Overnight, the mother said, her daughter was transformed into a tormented, haunted and aimless young woman on a downward spiral that could only have one outcome. In 1985, just before her 30th birthday, she drowned herself at Haskell’s Beach.
“Not only did I see it coming, but I couldn’t do anything about it,” her mother said.
After 30 years as a mental-health professional, her mother has vowed to spend her retirement years working to ensure that “other people’s children not have this happen to them.” She wants to close the gap between what the law requires and the ability of psychiatric professionals to treat violent sexual predators like Karsai.
The mother said she believes that Karsai and others of his ilk cannot be rehabilitated and inevitably will attack again. She’s not just opposed to his release locally, “it’s being released on this Earth,” she said.
“The only treatment is when they pass away,” she added.
Frankly, that day can’t come soon enough.
A 20-year-old UC Santa Barbara student was found dead in a dorm room at San Rafael Residence Hall on Feb. 19, and Santa Barbara County County sheriff’s officials believe the incident may be a suicide. The dead man’s name has not been released and toxicology report results are not yet available.

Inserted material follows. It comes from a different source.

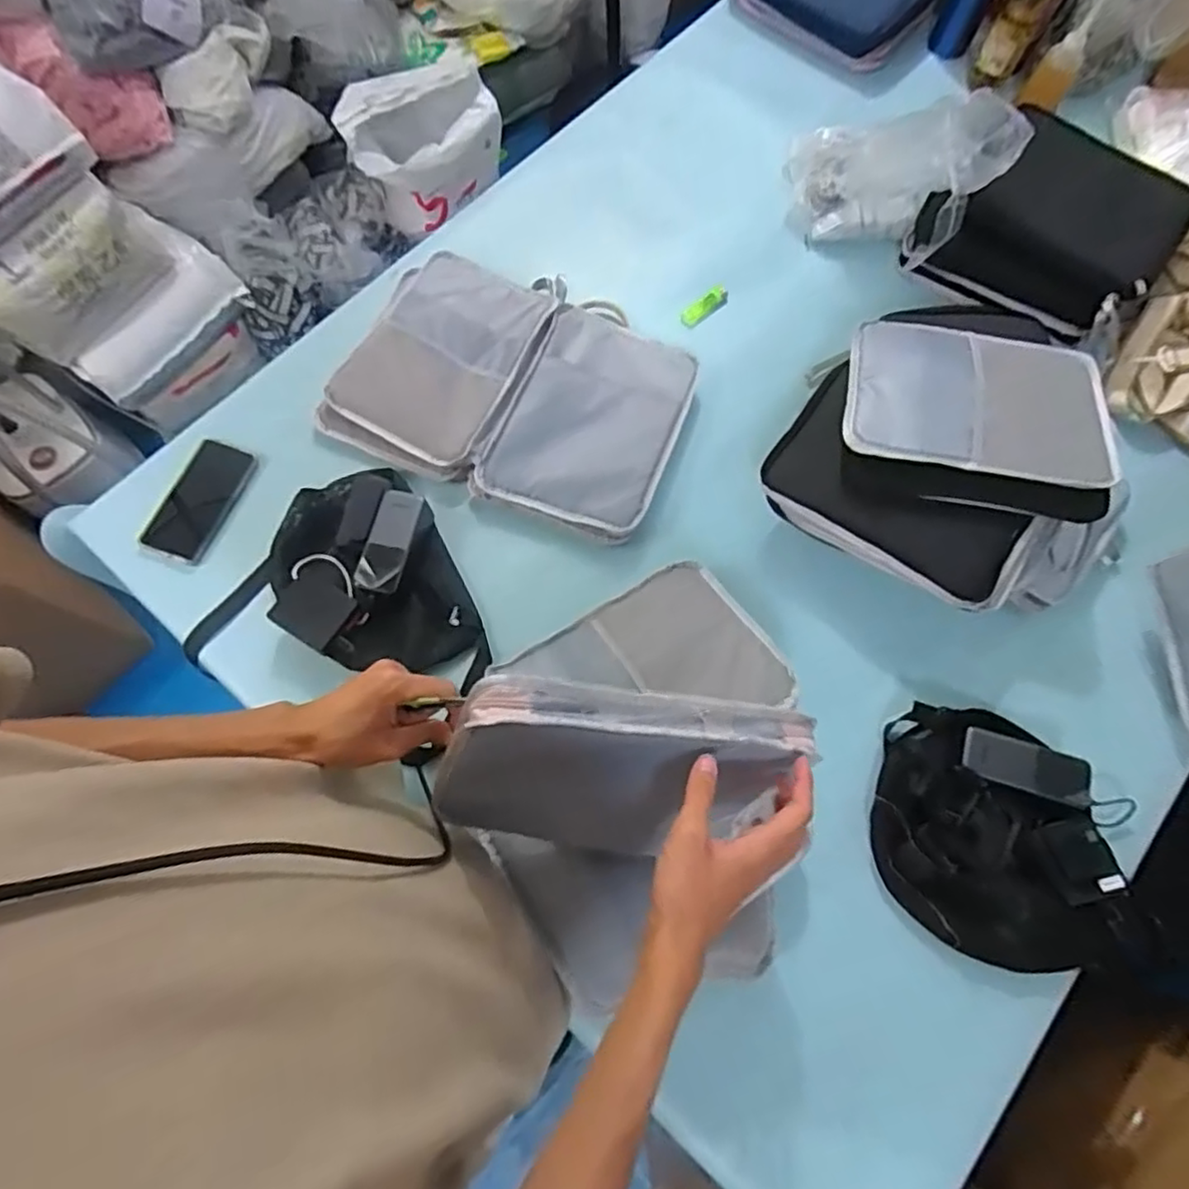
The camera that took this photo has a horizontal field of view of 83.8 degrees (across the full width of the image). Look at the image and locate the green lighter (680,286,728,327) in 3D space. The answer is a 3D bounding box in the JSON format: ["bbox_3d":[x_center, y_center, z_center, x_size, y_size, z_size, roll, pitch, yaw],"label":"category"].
[{"bbox_3d":[0.159,-0.418,0.963,0.082,0.010,0.027,-38,76,-13],"label":"green lighter"}]

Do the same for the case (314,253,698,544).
[{"bbox_3d":[-0.099,-0.286,0.883,0.432,0.056,0.331,22,72,7],"label":"case"}]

As fender-benders go, it wasn’t much. But a Feb. 18 two-vehicle accident in Goleta sure had readers speeding to Noozhawk. The crash occurred about 12:30 p.m. in front of Denny’s Restaurant in the 5600 block of Calle Real near Kellogg Avenue. One person from each vehicle was transported to Santa Barbara Cottage Hospital for treatment of moderate and minor injuries. The cause of the accident is under investigation.